DATASET CONTENT »
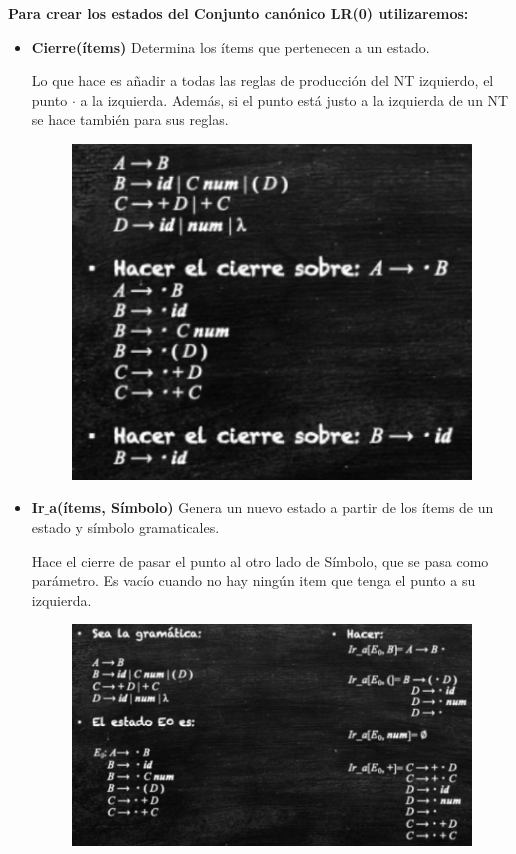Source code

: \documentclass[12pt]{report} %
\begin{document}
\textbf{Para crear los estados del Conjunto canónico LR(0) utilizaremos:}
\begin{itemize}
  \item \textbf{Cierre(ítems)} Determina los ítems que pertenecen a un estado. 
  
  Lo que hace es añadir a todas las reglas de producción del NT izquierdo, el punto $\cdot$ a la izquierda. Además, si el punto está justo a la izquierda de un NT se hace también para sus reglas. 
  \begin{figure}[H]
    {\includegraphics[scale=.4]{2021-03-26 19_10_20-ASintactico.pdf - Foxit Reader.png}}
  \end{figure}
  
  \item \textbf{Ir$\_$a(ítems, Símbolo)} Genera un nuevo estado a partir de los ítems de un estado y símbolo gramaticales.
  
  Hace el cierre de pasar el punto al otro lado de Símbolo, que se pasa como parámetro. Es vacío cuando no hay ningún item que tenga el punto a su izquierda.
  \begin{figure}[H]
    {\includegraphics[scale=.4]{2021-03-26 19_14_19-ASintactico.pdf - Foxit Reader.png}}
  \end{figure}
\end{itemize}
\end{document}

...

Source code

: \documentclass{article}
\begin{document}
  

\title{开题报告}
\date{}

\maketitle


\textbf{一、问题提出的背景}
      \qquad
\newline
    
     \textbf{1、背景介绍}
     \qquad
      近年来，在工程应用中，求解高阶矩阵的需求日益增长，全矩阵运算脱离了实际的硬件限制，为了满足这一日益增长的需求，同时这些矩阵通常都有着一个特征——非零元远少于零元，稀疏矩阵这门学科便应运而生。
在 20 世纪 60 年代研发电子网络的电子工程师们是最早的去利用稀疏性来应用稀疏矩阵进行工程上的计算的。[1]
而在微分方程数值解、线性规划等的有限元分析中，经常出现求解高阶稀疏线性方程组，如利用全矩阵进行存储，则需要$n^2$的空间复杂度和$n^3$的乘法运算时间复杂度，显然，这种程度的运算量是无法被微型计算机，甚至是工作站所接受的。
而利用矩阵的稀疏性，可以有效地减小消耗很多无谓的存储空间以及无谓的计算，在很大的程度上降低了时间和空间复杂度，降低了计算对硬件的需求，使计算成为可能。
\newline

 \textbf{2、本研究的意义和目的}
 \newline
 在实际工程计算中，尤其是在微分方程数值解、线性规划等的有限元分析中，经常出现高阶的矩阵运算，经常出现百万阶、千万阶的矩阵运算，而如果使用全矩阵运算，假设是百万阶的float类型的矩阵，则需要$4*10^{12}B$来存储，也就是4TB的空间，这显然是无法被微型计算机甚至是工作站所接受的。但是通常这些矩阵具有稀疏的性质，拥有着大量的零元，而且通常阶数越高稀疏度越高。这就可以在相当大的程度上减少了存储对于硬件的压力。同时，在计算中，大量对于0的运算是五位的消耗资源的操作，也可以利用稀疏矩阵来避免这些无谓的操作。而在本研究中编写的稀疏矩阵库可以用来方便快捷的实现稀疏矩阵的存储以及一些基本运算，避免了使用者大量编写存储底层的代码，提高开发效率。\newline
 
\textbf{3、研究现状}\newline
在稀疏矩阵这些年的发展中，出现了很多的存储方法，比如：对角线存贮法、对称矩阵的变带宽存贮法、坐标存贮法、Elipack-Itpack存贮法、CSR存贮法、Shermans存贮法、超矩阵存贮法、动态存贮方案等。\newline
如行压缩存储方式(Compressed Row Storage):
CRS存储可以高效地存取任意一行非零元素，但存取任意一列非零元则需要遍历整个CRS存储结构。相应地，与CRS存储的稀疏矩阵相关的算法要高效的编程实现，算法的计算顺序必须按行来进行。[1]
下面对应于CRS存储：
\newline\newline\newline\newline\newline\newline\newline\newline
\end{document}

WRITTEN TASK » Pull every line holding "ítems" out of the records.

EXPECTED ANSWER »
  \item \textbf{Cierre(ítems)} Determina los ítems que pertenecen a un estado. 
  \item \textbf{Ir$\_$a(ítems, Símbolo)} Genera un nuevo estado a partir de los ítems de un estado y símbolo gramaticales.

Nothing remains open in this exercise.